Tuesday June 11, 2019. 07:00 PM , from Ars Technica
Enlarge / A DDR3 DIMM with error-correcting code from Samsung. ECC is no longer an absolute defense against Rowhammer attacks. (credit: Samsung)
The Rowhammer exploit that lets unprivileged attackers corrupt or change data stored in vulnerable memory chips has evolved over the past four years to take on a range of malicious capabilities, including elevating system rights and breaking out of security sandboxes, rooting Android phones, and taking control of supposedly impregnable virtual machines. Now, researchers are unveiling a new attack that uses Rowhammer to extract cryptographic keys or other secrets stored in vulnerable DRAM modules.

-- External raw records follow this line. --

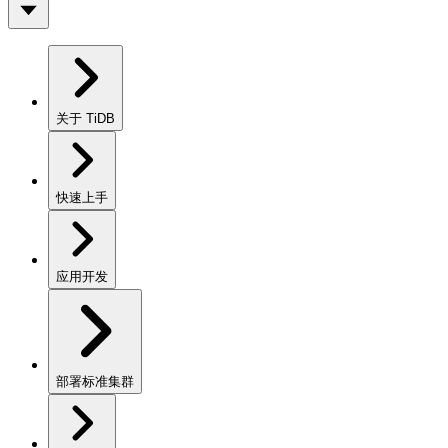
关于 TiDB
快速上手
应用开发
部署标准集群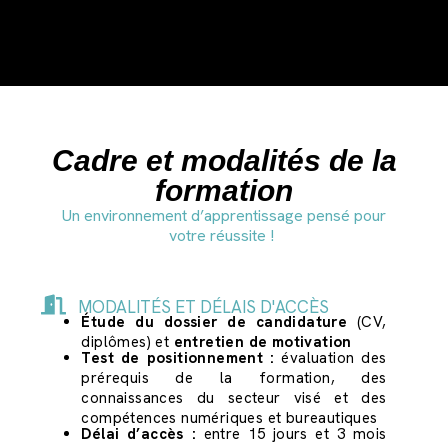
Cadre et modalités de la
formation
Un environnement d’apprentissage pensé pour
votre réussite !
MODALITÉS ET DÉLAIS D'ACCÈS
Étude du dossier de candidature
(CV,
diplômes) et
entretien de motivation
Test de positionnement :
évaluation des
prérequis de la formation, des
connaissances du secteur visé et des
compétences numériques et bureautiques
Délai d’accès :
entre 15 jours et 3 mois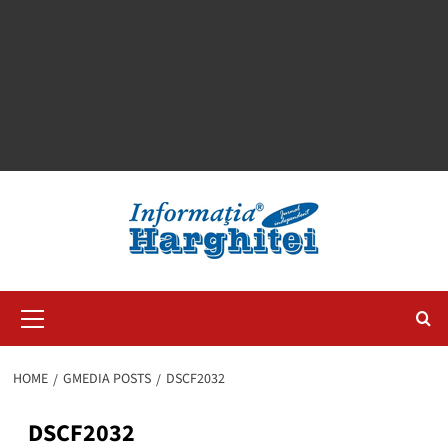
Primary
Menu
HOME
GMEDIA POSTS
DSCF2032
DSCF2032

Like the previous Rowhammer-based attacks, the new data-pilfering RAMBleed technique exploits the ever-shrinking dimensions of DRAM chips that store data a computer needs to carry out various tasks. Rowhammer attacks work by rapidly accessing—or hammering—physical rows inside vulnerable chips in ways that cause bits in neighboring rows to flip, meaning 1s turn to 0s and vice versa. The attacks work because as capacitors become closer together, they more quickly leak the electrical charges that store the bits. At one time, these bit flips were little more than an exotic crashing phenomenon that was known to be triggered only by cosmic rays. But when induced with surgical precision, as researchers have demonstrated over the past four years, Rowhammer can have potentially serious effects on the security of the devices that use the vulnerable chips.
A new side channel
RAMBleed takes Rowhammer in a new direction. Rather than using bit flips to alter sensitive data, the new technique exploits the hardware bug to extract sensitive data stored in memory regions that are off-limits to attackers. The attacks require only that the exploit hammers memory locations the exploit code already has permission to access. What's more, the data extraction can work even when DRAM protected by error correcting code detects and reverses a malicious bit flip.